Resumen del libro:
Thompson es un empresario que inicia una agencia de viajes turísticos en las costas ibéricas. Sufre una lucha de precios con la compañía rival; sin embargo, logra embarcar a un grupo de curiosas personas en su viaje turístico. Entre ellas, destacan la linda estadounidense Alice Lindsay, que viaja junto a su hermana Dolly, Jack, hermano del exesposo de Alice, y el misterioso Saunders. Durante el viaje, Jack trata de conquistar a su cuñada, ya que desea el dinero que le dejó en herencia su hermano. Sin embargo, las peripecias del viaje hacen que Roberto, el traductor y cicerón del viaje, se enamore de ella y se cree una fuerte rivalidad entre Jack y él, hasta al punto de que Jack desee la muerte de uno y de la otra. La nave alquilada por el avaro Thompson, el Seamew, resulta ser un viejo cascarón que no logra soportar todo el camino, lo que lo lleva a encallar en las costas africanas, y eso obliga a los turistas a vérselas con caníbales y ser atacados por bandidos, situación que se empeora con la aparente muerte del traductor, el único que parece tener sangre fría ante tales apuros.
Capítulo primero
AGUANTANDO EL CHAPARRÓN
Dejando vagar su mirada por los brumosos horizontes del ensueño, Roberto Morgand hacía más de cinco minutos que permanecía inmóvil frente a aquella larga pared completamente cubierta de anuncios y carteles, en una de las más tristes calles de Londres.

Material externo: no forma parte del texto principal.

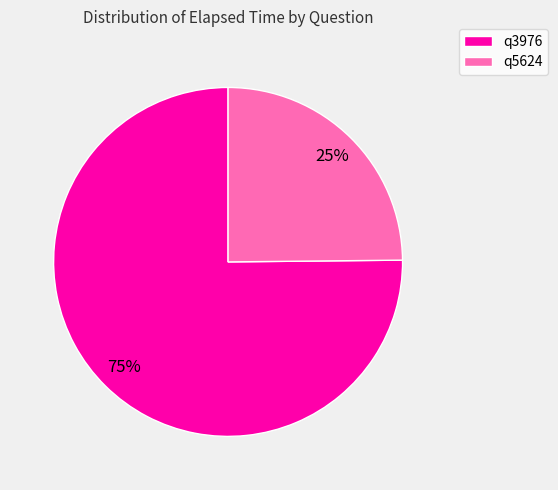

Is it true that q3976 is 75% of the pie?

True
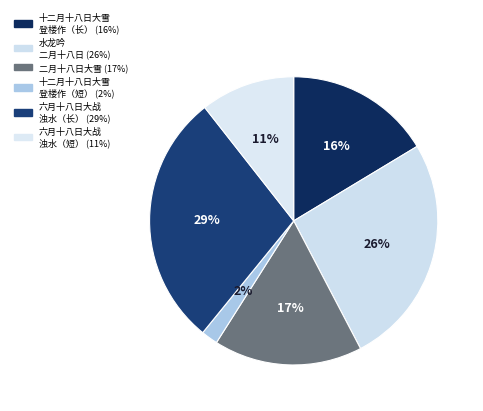

How many slices are in this pie chart?

6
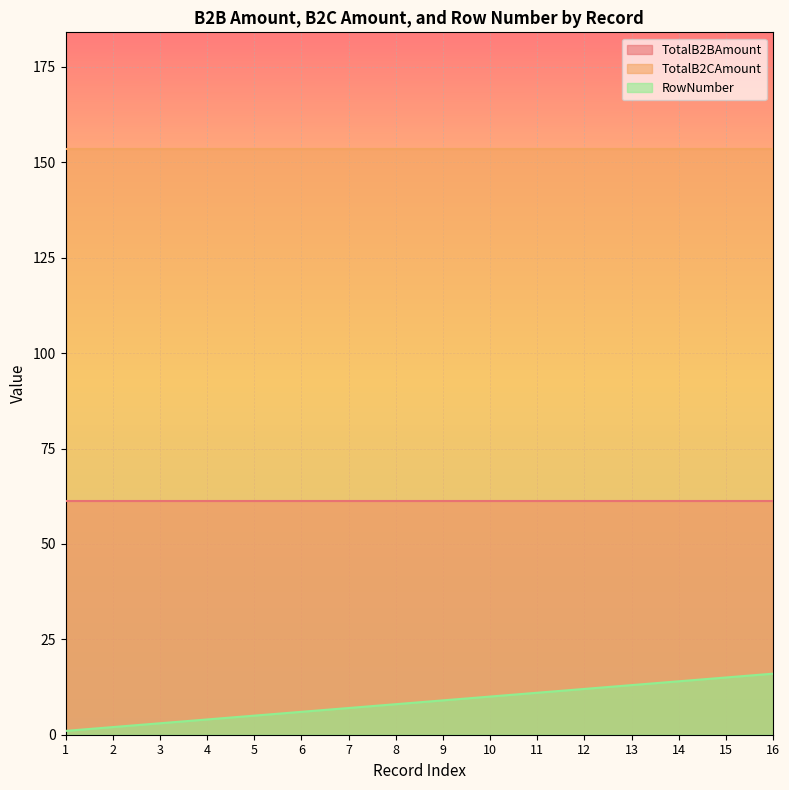

Which series has the largest range (max minus min)?

RowNumber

Llovía torrencialmente. El agua subía desde el arroyo e invadía la acera, minando la base del abstraído personaje cuya cabeza se hallaba asimismo gravemente amenazada.
La mano de éste, debido a su ensimismamiento, había dejado que el protector paraguas se deslizara con suavidad, y el agua de la lluvia caía directamente del sombrero al traje, convertido en esponja, antes de ir a confundirse con la que corría tumultuosamente por el arroyo.
No se daba cuenta Roberto Morgand de esta irregular disposición de las cosas, si tenía consciencia de la ducha helada que caía sobre sus hombros. En vano sus miradas se fijaban en las botas; tan grande era su preocupación, que no notaba cómo lentamente se transformaban en dos pequeños arrecifes, en los que rompían los húmedos embates del arroyo.
Toda su atención hallábase monopolizada por el misterioso trabajo a que entregábase su mano izquierda; sumergida en un bolsillo del pantalón, aquella mano agitada, sopesaba, dejaba y volvía a coger algunas monedas, que totalizaban un valor de 33 francos con 45 céntimos, tal como había podido asegurarse después de haberlas contado repetidas veces.
De nacionalidad francesa, habiendo ido a parar seis meses antes a Londres, después de penosa y súbita perturbación de su existencia, Roberto Morgand había perdido aquella misma mañana la plaza de preceptor que le permitiera subsistir hasta entonces. Después de haber comprobado de una manera harto rápida el estado de su economía, había salido de su domicilio, caminando sin rumbo, cruzando plazas y calles en busca de una idea, de un objetivo y así continuó hasta el instante en que le vemos detenido inconscientemente en aquel lugar.
Ante él surgía el terrible problema: ¿qué hacer, solo, sin amigos, en aquella vasta ciudad de Londres, con 33 francos y 45 céntimos por todo capital?
Tan difícil era el problema que aún no le había hallado solución. Y, no obstante, no parecía Roberto Morgand un hombre dispuesto a dejarse descorazonar fácilmente.
De tez blanca, su frente era despejada; sus largos y retorcidos bigotes separaban de una boca de afectuosa expresión una nariz enérgica modelada en suave curvatura; sus ojos, de un azul oscuro, denotaban una mirada bondadosa que sólo conocía un camino, el más corto.
El resto de su persona no desmentía de la nobleza de su rostro: anchas y elegantes espaldas, pecho robusto, miembros musculosos, extremidades finas y cuidadas, todo denunciaba al atleta hecho a la práctica de los deportes.